THE REQUEST: Copy out every line of the data below word for word, keeping each rank and name in its original order.

Data entries:
----------------------------------------

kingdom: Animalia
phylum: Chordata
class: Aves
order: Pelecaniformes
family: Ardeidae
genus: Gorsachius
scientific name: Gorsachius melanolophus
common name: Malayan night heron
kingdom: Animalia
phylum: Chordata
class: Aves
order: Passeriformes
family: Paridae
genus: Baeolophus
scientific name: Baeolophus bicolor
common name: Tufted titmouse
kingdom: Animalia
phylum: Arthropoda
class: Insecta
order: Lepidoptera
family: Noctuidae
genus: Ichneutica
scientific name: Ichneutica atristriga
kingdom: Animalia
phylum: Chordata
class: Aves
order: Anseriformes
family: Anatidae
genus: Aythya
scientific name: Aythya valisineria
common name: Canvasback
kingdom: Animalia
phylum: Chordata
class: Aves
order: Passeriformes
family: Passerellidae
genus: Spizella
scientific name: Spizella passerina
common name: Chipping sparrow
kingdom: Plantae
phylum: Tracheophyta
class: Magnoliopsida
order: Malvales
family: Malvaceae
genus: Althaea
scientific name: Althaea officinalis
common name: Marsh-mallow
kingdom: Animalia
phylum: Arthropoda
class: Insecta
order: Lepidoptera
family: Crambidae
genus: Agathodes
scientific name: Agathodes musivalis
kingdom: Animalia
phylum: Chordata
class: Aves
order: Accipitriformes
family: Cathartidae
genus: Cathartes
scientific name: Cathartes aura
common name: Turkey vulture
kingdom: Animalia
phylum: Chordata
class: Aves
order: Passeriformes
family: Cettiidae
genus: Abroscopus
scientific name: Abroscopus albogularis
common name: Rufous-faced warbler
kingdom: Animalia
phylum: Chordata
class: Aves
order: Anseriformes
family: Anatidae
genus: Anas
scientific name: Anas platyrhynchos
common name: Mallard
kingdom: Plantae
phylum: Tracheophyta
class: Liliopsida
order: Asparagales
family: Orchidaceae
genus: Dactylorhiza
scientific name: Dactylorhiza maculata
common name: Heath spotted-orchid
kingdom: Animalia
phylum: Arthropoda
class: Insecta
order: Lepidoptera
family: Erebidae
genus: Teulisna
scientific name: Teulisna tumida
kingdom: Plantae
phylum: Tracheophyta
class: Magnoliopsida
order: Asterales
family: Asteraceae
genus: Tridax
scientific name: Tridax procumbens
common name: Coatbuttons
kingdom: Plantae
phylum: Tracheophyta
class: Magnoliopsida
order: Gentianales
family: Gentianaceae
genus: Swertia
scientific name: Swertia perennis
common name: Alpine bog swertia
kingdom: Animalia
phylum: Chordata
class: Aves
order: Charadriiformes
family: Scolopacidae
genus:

----------------------------------------

RESULT BELOW:
kingdom: Animalia
phylum: Chordata
class: Aves
order: Pelecaniformes
family: Ardeidae
genus: Gorsachius
scientific name: Gorsachius melanolophus
common name: Malayan night heron
kingdom: Animalia
phylum: Chordata
class: Aves
order: Passeriformes
family: Paridae
genus: Baeolophus
scientific name: Baeolophus bicolor
common name: Tufted titmouse
kingdom: Animalia
phylum: Arthropoda
class: Insecta
order: Lepidoptera
family: Noctuidae
genus: Ichneutica
scientific name: Ichneutica atristriga
kingdom: Animalia
phylum: Chordata
class: Aves
order: Anseriformes
family: Anatidae
genus: Aythya
scientific name: Aythya valisineria
common name: Canvasback
kingdom: Animalia
phylum: Chordata
class: Aves
order: Passeriformes
family: Passerellidae
genus: Spizella
scientific name: Spizella passerina
common name: Chipping sparrow
kingdom: Plantae
phylum: Tracheophyta
class: Magnoliopsida
order: Malvales
family: Malvaceae
genus: Althaea
scientific name: Althaea officinalis
common name: Marsh-mallow
kingdom: Animalia
phylum: Arthropoda
class: Insecta
order: Lepidoptera
family: Crambidae
genus: Agathodes
scientific name: Agathodes musivalis
kingdom: Animalia
phylum: Chordata
class: Aves
order: Accipitriformes
family: Cathartidae
genus: Cathartes
scientific name: Cathartes aura
common name: Turkey vulture
kingdom: Animalia
phylum: Chordata
class: Aves
order: Passeriformes
family: Cettiidae
genus: Abroscopus
scientific name: Abroscopus albogularis
common name: Rufous-faced warbler
kingdom: Animalia
phylum: Chordata
class: Aves
order: Anseriformes
family: Anatidae
genus: Anas
scientific name: Anas platyrhynchos
common name: Mallard
kingdom: Plantae
phylum: Tracheophyta
class: Liliopsida
order: Asparagales
family: Orchidaceae
genus: Dactylorhiza
scientific name: Dactylorhiza maculata
common name: Heath spotted-orchid
kingdom: Animalia
phylum: Arthropoda
class: Insecta
order: Lepidoptera
family: Erebidae
genus: Teulisna
scientific name: Teulisna tumida
kingdom: Plantae
phylum: Tracheophyta
class: Magnoliopsida
order: Asterales
family: Asteraceae
genus: Tridax
scientific name: Tridax procumbens
common name: Coatbuttons
kingdom: Plantae
phylum: Tracheophyta
class: Magnoliopsida
order: Gentianales
family: Gentianaceae
genus: Swertia
scientific name: Swertia perennis
common name: Alpine bog swertia
kingdom: Animalia
phylum: Chordata
class: Aves
order: Charadriiformes
family: Scolopacidae
genus:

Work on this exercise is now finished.